I don't often talk about money, unless I am blathering on about the money I have saved from going car-less. Which I do occasionally. A few years ago I had to take out rather a large loan. One of those things really, mix in youthful rashness and extravagance with a dash of stupidity (actually, plenty of that) and consequences are consequences. Did I learn from the experience? Not entirely, but yes, mostly.
Today I had confirmation that the rather large loan has finally, completely and utterly, been paid off, account closed. I could almost weep. In March I gain another chunk back when my final smaller loan closes. I really will weep then.
So what does it mean? Well, my disposable income goes back up by roughly 50%, which is nice (although I am earning the most I have ever earnt, I also have the least disposable income I have had in a long time). It means Damocles has one less sword over my neck and it means I have a lot more flexibility financially and socially. Extended visits to the USA and Japan become realistic probabilities over the next couple of years. And I can do more cool stuff, like run half-marathons and marathons in more off the beaten path locations, like NYC or Marrakech or the Mull of Kintyre.
And buy more books, obviously, but that's a given.
One of the weird things about being me is that I spent the formative part of my youth (up to ten years of age) abroad, in the slightly more way out places of the world. The benefits of having a civil engineer for a father and teacher for a mother who both liked to take contracts abroad. And who were both very much the black sheep of their families; independent, stubborn, fiesty and not at all frightened by the world.
My father was an old man when we arrived back in the UK (from sunny PNG) and, given the nature of his and my mum's life as ex-pats abroad, neither had ever bought into the whole buying a house thing. It was, in fact, a fairly alien concept to them, and their attitude continues in me.
Let me put this in context. I do, theoretically, have a house. In the Philippines. But it is run-down and does need knocking down and rebuilding. I cannot conceive of owning a home in the UK. In truth I am too old now to do so, having missed my opportunity back in the early 90's when houses were still affordable and banks still stupidly avaricious (have things changed? I'm not sure). Short of sacrificing my life to the God of Cold Hard Cash, or winning the lottery, or robbing a bank, the chances of me buying my own home are next to nil.
And I'm not sure I'd want to, not unless I could buy it. Having had an £x loan that, with interest, became a whole lot more painful, the idea of taking a notional £150k mortgage (translating at, what, £350k in repayments?) is simply eye-wateringly ridiculous. Why on earth would I want to? Especially with what's going on at the moment.

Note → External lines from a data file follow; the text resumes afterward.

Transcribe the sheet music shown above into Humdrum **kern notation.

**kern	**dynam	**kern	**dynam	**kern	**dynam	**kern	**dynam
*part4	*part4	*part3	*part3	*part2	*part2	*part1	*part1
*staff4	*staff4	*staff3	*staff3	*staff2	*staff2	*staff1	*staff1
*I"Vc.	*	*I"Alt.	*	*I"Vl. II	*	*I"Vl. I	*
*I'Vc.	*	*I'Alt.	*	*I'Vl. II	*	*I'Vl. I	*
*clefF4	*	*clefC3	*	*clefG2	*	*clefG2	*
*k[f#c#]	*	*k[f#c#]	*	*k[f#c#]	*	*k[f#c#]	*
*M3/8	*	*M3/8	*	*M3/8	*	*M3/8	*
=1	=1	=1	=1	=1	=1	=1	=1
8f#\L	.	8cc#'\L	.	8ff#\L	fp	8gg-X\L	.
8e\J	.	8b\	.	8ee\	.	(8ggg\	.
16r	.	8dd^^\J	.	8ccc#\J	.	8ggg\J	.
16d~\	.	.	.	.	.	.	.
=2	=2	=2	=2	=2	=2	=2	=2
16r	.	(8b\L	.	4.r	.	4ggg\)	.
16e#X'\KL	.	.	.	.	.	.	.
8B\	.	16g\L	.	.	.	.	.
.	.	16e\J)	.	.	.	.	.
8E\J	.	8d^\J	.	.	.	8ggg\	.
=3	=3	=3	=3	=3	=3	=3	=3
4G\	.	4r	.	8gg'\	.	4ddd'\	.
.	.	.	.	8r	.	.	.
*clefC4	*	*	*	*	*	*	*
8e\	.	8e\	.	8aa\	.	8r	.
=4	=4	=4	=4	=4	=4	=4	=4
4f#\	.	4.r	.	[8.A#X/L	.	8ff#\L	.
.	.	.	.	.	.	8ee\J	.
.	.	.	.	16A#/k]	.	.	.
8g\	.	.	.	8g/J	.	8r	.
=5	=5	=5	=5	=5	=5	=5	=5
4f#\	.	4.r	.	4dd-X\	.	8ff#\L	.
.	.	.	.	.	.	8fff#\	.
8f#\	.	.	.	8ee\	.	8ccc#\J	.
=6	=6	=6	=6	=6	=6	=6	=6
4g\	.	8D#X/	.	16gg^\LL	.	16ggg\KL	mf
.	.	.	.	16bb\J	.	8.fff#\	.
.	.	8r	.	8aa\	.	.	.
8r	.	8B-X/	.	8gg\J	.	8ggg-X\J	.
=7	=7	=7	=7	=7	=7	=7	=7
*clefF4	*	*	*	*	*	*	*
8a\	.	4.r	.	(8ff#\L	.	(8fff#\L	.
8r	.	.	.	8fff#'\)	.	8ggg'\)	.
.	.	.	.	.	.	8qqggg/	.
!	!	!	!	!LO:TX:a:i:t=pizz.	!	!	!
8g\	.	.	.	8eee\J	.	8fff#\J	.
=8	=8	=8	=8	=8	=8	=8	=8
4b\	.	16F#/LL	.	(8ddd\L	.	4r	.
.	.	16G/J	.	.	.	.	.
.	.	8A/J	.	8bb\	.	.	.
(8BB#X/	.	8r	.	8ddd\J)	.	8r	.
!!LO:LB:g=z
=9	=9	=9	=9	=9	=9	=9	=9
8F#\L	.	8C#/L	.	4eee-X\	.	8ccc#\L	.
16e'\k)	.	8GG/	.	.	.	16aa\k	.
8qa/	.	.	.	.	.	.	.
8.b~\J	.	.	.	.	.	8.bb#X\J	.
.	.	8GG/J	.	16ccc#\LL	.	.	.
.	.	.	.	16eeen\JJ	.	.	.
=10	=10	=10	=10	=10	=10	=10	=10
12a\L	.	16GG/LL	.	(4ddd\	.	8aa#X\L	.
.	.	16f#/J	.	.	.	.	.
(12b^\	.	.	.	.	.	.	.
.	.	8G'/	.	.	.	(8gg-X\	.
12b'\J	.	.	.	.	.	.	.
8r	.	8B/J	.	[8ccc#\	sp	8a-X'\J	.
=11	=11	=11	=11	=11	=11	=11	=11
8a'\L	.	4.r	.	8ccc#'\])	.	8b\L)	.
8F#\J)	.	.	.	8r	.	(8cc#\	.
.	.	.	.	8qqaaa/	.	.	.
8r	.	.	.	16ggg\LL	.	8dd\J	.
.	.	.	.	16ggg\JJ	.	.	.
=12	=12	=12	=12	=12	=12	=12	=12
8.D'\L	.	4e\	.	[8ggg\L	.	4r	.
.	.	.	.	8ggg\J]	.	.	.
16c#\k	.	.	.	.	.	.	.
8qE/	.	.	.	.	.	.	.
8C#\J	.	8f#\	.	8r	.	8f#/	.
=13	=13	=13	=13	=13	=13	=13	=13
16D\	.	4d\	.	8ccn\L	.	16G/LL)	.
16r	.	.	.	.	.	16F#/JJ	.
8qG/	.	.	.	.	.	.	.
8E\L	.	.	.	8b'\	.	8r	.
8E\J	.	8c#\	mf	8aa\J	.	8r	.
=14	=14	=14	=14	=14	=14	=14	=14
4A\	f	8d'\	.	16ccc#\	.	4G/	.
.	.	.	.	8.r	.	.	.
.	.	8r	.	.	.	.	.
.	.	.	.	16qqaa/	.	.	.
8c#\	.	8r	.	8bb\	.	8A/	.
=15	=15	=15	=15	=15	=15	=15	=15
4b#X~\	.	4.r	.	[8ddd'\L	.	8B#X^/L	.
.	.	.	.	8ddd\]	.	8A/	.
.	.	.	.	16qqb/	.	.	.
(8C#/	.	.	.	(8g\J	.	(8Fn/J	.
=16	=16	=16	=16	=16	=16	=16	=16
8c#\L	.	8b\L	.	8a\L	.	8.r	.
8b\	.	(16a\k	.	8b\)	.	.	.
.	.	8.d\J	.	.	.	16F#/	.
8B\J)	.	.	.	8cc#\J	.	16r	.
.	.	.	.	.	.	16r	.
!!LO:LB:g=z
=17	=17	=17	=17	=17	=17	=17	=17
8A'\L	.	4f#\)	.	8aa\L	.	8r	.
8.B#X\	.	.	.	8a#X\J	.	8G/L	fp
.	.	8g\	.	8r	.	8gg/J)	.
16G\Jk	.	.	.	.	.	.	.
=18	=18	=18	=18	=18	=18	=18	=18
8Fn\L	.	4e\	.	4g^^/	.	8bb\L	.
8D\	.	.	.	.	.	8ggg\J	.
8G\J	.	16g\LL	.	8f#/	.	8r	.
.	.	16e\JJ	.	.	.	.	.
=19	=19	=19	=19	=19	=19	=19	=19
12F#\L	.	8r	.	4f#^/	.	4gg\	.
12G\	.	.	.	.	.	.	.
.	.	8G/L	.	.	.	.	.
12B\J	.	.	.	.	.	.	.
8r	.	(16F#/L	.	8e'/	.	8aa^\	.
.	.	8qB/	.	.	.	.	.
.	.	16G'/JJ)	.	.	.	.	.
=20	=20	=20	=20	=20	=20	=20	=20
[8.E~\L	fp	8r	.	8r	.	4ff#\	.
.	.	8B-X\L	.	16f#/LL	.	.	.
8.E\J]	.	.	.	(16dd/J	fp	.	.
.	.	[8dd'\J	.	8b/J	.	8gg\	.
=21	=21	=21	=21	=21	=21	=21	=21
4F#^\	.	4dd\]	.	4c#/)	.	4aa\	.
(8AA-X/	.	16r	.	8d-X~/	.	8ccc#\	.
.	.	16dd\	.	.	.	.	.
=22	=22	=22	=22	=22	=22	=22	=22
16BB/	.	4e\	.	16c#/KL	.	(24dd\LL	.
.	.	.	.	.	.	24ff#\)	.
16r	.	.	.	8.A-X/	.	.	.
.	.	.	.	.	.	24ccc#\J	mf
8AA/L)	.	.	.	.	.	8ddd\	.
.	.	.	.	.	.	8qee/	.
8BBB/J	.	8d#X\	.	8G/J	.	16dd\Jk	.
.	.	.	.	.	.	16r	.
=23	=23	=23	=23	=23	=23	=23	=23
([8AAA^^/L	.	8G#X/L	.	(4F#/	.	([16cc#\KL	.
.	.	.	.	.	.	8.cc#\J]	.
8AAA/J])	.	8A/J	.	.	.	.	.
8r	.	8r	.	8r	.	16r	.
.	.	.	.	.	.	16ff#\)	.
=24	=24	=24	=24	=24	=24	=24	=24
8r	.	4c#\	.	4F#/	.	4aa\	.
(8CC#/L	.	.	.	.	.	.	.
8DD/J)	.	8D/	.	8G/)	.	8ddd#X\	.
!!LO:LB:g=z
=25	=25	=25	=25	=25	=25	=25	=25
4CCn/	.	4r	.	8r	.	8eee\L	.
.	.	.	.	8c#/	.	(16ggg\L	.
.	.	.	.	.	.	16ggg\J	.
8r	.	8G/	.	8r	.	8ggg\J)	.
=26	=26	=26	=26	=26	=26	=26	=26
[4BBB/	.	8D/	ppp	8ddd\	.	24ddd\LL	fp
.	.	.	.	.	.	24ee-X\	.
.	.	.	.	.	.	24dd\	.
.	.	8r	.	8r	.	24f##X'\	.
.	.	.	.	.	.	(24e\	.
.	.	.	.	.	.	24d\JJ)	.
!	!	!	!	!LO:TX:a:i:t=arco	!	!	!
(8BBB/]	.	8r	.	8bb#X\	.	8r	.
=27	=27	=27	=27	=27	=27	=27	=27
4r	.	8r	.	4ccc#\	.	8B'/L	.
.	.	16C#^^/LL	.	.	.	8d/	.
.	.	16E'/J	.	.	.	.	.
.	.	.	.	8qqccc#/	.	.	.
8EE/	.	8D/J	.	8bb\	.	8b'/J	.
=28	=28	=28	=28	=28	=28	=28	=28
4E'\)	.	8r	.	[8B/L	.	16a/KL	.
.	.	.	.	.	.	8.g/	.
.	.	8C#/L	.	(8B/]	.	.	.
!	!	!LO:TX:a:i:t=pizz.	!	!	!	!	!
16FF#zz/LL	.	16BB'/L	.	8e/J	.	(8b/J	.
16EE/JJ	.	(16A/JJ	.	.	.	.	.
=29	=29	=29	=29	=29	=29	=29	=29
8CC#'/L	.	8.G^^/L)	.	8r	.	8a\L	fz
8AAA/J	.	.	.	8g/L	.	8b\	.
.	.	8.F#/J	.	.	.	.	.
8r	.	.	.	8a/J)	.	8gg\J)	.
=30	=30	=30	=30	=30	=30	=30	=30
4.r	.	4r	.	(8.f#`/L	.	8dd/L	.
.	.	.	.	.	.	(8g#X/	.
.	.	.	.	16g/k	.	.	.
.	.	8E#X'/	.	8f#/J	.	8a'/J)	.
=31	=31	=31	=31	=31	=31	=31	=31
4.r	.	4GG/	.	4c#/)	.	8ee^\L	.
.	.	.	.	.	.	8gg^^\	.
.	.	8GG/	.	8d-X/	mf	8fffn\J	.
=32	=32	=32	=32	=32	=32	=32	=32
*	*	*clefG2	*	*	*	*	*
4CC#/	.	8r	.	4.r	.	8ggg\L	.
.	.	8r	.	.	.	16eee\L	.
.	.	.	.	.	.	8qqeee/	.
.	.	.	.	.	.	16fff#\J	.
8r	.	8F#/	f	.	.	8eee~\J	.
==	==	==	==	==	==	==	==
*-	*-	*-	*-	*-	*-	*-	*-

Anyway, it is an argument I have had many a time with friends. Whatever the reasoning, the truth remains that I am unlikely own a house any time soon, if ever.
And I'm fine with that.
The Flatmate has just been showing me his new pair of shoes (very shiny), and very nice they are too. His sister gave them to him when he was recently in China for work (and taking the opportunity to visit his folks). She bought them in the USA. The label on them, in Spanish, declares they were made in China. They now sit snugly on his feet in the UK.
I'm not sure what that says about the world other than that much of what we buy or wear or eat probably has travelled far further than we have, or will. Which is plain odd.
I've been thinking about economics and free markets and all that jazz for some time now. Plenty of us have. It seems to be terribly important right now.
I'm not alone in thinking there is something fundamentally flawed about the way the world works at the moment. I'm not alone in thinking there are a multitude of reasons why.
For me it boils down to one simple thing. The economy should serve society, and it doesn't. Society very much serves the economy, and if you happen to be in a position of influence over the economy, then society serves you.
And I think that's wrong.
Another thought that occurs to me is that the economy exists on the single premise of value. And it is driven by that understanding of value. The problem comes when there are differing understandings of what value is, or where it lies. Somewhere in there our sense of value became distorted, as did our expectations, and with them our perception of it.
And I'm not sure how we resolve that.